Supreme Court Building. (AP images)

Today, the Supreme Court delivered a landmark victory for patients rights’ and a blow against corporate healthcare monopolies by unanimously deciding that human DNA is “a product of nature” and thus “not patent eligible.” The case, AMP v. Myriad Genetics, revolved around Utah corporation Myriad Genetics’ exclusive patents on the BRCA1 and BRCA2 genes, which, when mutated, lead to a very high risk of breast and ovarian cancer. Because Myriad was the first to identify the BRCA genes, it patented them, charged exorbitant prices for BRCA testing, and then aggressively prevented any other labs from offering the same test. In 2009, a coalition of plaintiffs including the ACLU, Breast Cancer Action and a number of scientific organizations, researchers and patients sued Myriad, claiming that it had no legal right to hold patents on the BRCA genes.

In a majority decision written by Clarence Thomas, the court affirmed the plaintiffs’ claim that because DNA is naturally occurring, it “lie(s) beyond the domain of patent protection.” In so deciding, the court effectively reversed decades worth of policy by the US Patent and Trade Office, which has granted thousands of gene patents, many of which should now be rendered invalid.

The Court refuted Myriad’s claim that because it had put a lot of time and money into locating the gene, that it therefore deserved a patent: “extensive effort alone is insufficient” to make something patent-worthy. Basically, just because you tried really hard doesn’t mean that you deserve a multi-billion dollar legal monopoly.

The most immediate effect of this decision is that, very soon, testing for BRCA mutations will no longer cost the nearly $4,000 that Myriad charges because women will have a choice of lower-cost labs. As an important subsidiary benefit of the new testing freedom, women will now be able to seek second opinions on this consequential test. And thinking beyond BRCA, other corporations will no longer be able to monopolize the testing for a particular genetic trait. Myriad, and companies like it, will no longer be able to drive up health care costs by charging the inflated genetic test rates enabled by patent monopolies.

Organizations like Breast Cancer Action—one of the plaintiffs in this case—celebrated today’s decision on all of these grounds, calling it “a watershed health victory for women.”

The decision is also a crucial one for advocates of scientific freedom: Myriad will no longer be able to control the huge data set it has developed from the results of women’s BRCA tests, and scientists—not just those who study breast cancer— will be able to pursue their research unimpeded by genetic patents. The ALCU—who argued this case—maintained that genetic patents have had “a chilling effect on research’; things should now warm up a bit.

Some biotech advocates are liable to raise alarmist cries about how this decision will harm bottom lines, but clearly Wall Street does not agree: Myriad’s stock prices surged 11 percent after the announcement, reaching a four-year high. Indeed, Wall Street’s enthusiasm about the SCOTUS decision should indicate that this is not an entirely unambiguous victory. For while there is certainly much to celebrate here, there are also two issues that need to be followed closely.

First of all, the court ruled that while natural occurring DNA (called gDNA) cannot be patented, the tidied-up, synthetic version of DNA used to actually perform tests (called cDNA) may be eligible for patents. Thomas’ opinion—which is remarkably dense with scientific nuance—distinguished between the types of DNA by explaining that “but cDNA is patent eligible because it is not naturally occurring.” This may seem like splitting hairs (or, in this case, nucleotides), but it does give Myriad something of an out, or, at least, an argument for how it can continue to exercise some of its patents—and retain some of its profits. It remains to be seen how exactly this distinction between gDNA and cDNA will effect the genetic testing and research industry. Some experts have suggested that without the gDNA patent, the cDNA patent isn’t worth much.

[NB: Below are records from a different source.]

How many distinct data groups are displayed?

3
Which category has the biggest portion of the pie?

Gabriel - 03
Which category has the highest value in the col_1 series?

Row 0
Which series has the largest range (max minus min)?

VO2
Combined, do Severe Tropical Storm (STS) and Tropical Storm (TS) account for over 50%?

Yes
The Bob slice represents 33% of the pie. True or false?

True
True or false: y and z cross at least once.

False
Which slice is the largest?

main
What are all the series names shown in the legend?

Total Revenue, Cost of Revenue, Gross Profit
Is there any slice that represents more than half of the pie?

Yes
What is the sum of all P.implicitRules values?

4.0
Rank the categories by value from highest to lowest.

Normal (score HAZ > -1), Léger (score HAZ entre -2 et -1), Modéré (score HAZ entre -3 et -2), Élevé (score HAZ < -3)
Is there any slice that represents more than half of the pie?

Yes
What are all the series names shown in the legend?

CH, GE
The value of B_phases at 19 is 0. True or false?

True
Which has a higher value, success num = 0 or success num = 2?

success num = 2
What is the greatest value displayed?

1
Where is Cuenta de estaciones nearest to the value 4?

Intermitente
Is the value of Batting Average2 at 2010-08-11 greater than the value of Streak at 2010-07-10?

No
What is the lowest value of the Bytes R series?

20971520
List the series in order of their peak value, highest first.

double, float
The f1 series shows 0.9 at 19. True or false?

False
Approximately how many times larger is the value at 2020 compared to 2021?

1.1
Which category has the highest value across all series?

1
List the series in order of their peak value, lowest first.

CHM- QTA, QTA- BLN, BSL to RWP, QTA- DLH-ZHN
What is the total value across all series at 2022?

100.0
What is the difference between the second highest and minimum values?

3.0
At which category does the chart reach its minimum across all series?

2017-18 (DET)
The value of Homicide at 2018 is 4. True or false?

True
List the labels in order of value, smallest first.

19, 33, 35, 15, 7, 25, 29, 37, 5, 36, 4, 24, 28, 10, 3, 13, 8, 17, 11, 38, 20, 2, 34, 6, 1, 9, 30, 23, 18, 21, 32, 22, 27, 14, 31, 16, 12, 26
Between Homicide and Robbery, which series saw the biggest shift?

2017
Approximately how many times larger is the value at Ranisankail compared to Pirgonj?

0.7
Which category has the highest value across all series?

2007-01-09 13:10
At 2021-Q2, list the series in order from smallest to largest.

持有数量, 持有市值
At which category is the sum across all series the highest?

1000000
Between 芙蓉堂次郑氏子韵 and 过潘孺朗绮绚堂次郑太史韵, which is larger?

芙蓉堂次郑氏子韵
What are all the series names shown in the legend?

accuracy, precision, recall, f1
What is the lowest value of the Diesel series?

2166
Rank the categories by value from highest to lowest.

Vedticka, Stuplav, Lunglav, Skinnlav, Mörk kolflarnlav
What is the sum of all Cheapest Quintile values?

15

Second, the Court declined to comment on the relevance of this ruling for genetically modified products. The court was careful not to offer an opinion about the patentability of modified DNA (GMOs, for example), claiming that “scientific alteration of the genetic code presents a different inquiry.” So this ruling, while important and promising, is quite carefully and narrowly drawn. Still, the unanimous outcome of AMP v. Myriad Genetics suggests that the Court has firmly taken the side of the individual patients and scientists over the unlimited power of corporations to make profits at any price.